Were it from someone else, I would be taken aback and would give it due consideration; coming from you, brother, it simply confirms that even though you are geographically removed from the Kirk, you are no less cut from the same manly mold as your elders. That that mold produces a character so unlike that of Christ Jesus is, evidently, an obstacle neither to you nor to your leaders.
How sad, indeed.
Please be assured, in all affection and truth, that the day your assessment of my life matters even a whit to me, I’ll conclude that something of unprecedented, incalculable, and extraordinary transformation in my character or yours has taken place. Should that transformation be evidenced in your life, I would be more than interested in receiving and exploring the merits of your rebuke.
Until then, though, I find that it would take far too much from my terribly busy day to give your verdict on my life any particular thought at all — only enough consideration, really, to offer a quick prayer for the kind of change in your heart that would make your criticism of me something worthwhile, necessary, or desirable for me to ponder.
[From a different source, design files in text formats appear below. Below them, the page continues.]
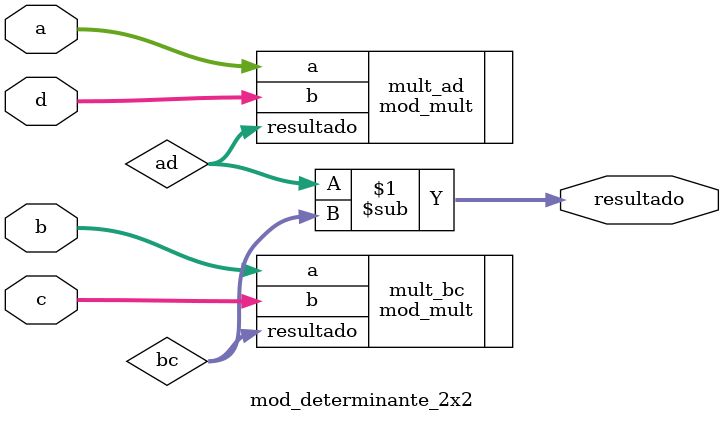
<source format=v>
module mod_determinante_2x2 (
    input [7:0] a, b, c, d,  // Elementos da matriz 2x2
    output [7:0] resultado  // Determinante 2x2
);
    wire [7:0] ad, bc;  // Resultados das multiplicações ad e bc

    // Instancia o módulo de multiplicação para ad
    mod_mult mult_ad (
        .a(a),
        .b(d),
        .resultado(ad)
    );

    // Instancia o módulo de multiplicação para bc
    mod_mult mult_bc (
        .a(b),
        .b(c),
        .resultado(bc)
    );

    // Calcula o determinante
    assign resultado = ad - bc;
endmodule

</source>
I am, at times, surely deserving of criticism — but when the Spirit convicts, I think it’ll sound a bit more like the LORD and a lot less like a stranger tripping on his own carelessly-wielded serrated edge.
So, Doug, it might be better to comment on things you know about than on that which you don’t. I generally find that to be a good starting point. Wanna give it a try? What, exactly, did you find so off-putting about Obama’s speech?